His sign said "Will work for Chocolate Chip Cookies."
Obviously, from looking at him, he hadn't been homeless long -- his face wasn't weathered enough, and his clothes were too clean. More than that, in my neck of the woods, there haven't been visible beggars in years; the trickle down from MSFT has been too rich. But now, even the might Mister Softie is laying people off, and, where it isn't doing that, it's cutting back on contractor hirings, and generally tightening its belt. Things aren't too bad for most blue badges, at least among the SDE's, but the pain is definitely spreading through the rest of the community.
Chocolate chip cookie guy is a new sign of those hard times.
This diary is about a dirtier measure of how rocky these times are, though. Follow me over the jump for more...
Me, I left Microsoft back in 2006, and went to work for somebody else. As a result, the family and I have been able to do some improvements in the yard this summer, specifically by building a few new retaining walls. If you've never done it, building a retaining wall is mechanically difficult, but theoretically easy -- you take a set of heavy objects, and stack them up, typically canting slightly backwards, and you put a lot of weight behind them so they don't fall over.
Cheap and lazy builders just backfill with sand. It's easy to move around, and you can fill any visible cracks with it, which makes hiding flaws easy. Better builders backfill with tumbled stone, and then cover the gravel with a several inch thick layer of topsoil. You get better drainage, more foundational stability, and less settling behind the wall; all good things. That's the way we do them.

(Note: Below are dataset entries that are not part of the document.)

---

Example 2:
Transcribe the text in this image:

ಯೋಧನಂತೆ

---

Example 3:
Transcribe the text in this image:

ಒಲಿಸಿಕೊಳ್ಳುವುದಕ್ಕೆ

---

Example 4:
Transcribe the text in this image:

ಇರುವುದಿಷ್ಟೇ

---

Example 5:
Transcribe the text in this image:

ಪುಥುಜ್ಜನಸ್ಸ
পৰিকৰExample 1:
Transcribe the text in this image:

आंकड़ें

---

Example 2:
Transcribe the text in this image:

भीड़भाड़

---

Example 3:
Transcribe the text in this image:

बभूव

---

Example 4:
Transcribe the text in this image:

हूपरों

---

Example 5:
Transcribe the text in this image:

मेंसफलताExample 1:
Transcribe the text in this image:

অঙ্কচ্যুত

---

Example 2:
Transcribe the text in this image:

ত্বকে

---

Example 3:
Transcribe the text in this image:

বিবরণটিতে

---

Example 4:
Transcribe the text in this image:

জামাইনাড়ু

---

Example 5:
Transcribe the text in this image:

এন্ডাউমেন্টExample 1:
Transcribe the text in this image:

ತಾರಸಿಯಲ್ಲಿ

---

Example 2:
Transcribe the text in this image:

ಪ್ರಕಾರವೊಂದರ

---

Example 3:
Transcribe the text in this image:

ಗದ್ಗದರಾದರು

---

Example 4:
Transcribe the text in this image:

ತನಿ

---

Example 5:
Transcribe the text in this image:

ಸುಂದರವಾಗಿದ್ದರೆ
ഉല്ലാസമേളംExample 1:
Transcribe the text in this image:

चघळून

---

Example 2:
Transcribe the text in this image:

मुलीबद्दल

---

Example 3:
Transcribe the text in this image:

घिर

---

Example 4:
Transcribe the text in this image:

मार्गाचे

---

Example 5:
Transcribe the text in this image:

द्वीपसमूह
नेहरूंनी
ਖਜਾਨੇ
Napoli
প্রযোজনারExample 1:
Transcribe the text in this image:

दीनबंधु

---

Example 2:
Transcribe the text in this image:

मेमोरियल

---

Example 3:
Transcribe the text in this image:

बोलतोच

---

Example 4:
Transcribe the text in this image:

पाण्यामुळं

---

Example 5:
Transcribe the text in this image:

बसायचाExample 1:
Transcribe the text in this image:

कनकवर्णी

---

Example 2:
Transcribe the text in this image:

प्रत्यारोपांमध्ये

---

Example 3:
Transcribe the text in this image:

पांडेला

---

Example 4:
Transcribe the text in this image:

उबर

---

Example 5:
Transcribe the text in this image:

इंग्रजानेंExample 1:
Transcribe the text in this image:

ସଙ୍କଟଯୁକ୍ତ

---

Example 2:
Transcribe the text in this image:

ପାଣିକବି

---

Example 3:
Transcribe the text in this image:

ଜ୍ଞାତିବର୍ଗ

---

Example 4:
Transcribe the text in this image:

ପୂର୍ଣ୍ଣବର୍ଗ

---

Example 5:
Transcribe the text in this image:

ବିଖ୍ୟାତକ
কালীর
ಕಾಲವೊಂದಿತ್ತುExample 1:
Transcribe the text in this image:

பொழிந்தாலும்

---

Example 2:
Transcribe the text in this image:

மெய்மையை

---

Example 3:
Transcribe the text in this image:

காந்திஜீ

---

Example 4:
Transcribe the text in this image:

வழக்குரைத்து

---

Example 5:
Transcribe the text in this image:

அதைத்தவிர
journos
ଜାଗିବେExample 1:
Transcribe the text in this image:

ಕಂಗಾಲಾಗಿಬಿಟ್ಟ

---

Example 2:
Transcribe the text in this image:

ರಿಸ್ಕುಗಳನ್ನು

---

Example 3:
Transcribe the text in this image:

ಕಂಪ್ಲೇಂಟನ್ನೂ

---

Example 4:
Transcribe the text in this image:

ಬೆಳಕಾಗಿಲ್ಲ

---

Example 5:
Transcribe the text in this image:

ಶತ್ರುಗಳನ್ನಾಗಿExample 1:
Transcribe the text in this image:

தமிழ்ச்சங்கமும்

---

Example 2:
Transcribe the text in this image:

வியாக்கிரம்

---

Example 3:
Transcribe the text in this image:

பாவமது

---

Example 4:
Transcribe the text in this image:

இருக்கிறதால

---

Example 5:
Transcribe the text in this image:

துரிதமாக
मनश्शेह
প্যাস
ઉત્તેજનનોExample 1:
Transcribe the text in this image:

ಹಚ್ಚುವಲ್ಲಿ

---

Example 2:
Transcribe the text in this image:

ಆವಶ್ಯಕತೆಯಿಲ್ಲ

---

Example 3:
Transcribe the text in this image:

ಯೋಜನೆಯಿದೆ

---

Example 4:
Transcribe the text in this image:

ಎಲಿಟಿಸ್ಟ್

So several months ago, the family project manager -- that'd be my spouse -- called up a local stone and cement company (Cadman, if you're interested), and ordered two tons of tumbled stone. That's the smallest order they'll accept, and it's a tiny, retail batch to them. It was delivered first thing the next day...in a truck driven by the dispatcher herself. To say I was surprised understates the case -- Cadman's a huge operation, and they are typically quite busy. Frankly, our order should have been a bit of an imposition.

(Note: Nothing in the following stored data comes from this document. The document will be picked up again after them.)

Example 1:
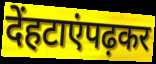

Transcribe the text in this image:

देंहटाएंपढ़कर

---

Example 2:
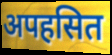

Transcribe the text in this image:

अपहसित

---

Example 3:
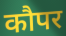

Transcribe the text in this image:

कौपर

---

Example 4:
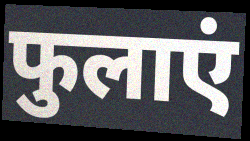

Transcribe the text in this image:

फुलाएं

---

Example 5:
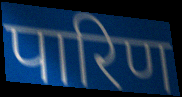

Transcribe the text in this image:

पारिण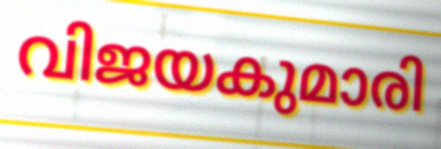
വിജയകുമാരി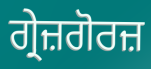
ਗ੍ਰੇਜ਼ਗੋਰਜ਼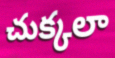
చుక్కలాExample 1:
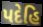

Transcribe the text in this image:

પદેહિ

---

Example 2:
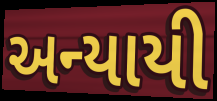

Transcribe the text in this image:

અન્યાયી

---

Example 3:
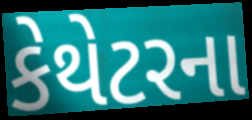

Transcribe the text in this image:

કેથેટરના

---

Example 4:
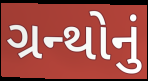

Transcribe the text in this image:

ગ્રન્થોનું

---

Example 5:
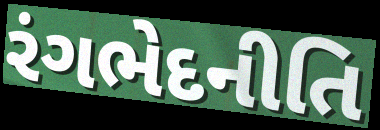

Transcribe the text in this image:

રંગભેદનીતિ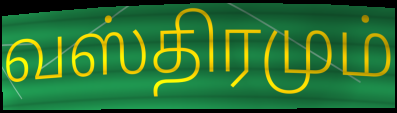
வஸ்திரமும்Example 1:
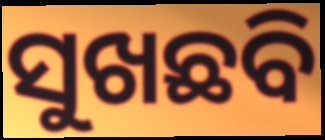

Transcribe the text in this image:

ସୁଖଛବି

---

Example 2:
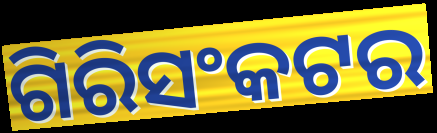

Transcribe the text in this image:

ଗିରିସଂକଟର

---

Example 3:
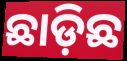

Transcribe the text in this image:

ଛାଡ଼ିଛ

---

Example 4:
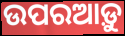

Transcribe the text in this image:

ଉପରଆଡ଼ୁ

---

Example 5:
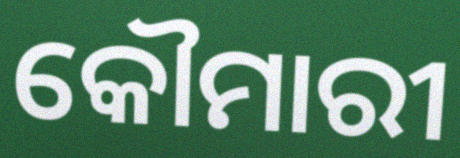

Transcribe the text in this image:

କୌମାରୀ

Then we ordered the blocks we used for the wall itself from a local home improvement store (Lowe's). Those came as a solo delivery, twelve hours after we ordered them. We were the first delivery of the morning (8am, sharp)...and the truck left our place to go back to the store.
Then we built the walls. They're quite pretty, in my opinion, and I'm sure the fact that I assembled them by hand has nothing to do with my judgment. And finally, this morning, my spouse ordered the topsoil, from yet another supplier, Northwest Topsoil.
It was delivered three hours later.
So we got surprisingly good customer service. "What are you complaining about?", you ask. Here's the deal. In normal times, these places are busy. It's a horrible sign for the local building trades that they're not. My dirty story about the current rocky times shows that even here, in a very prosperous part of the nation, the recession is still biting deep into people's pocketbooks and wallets.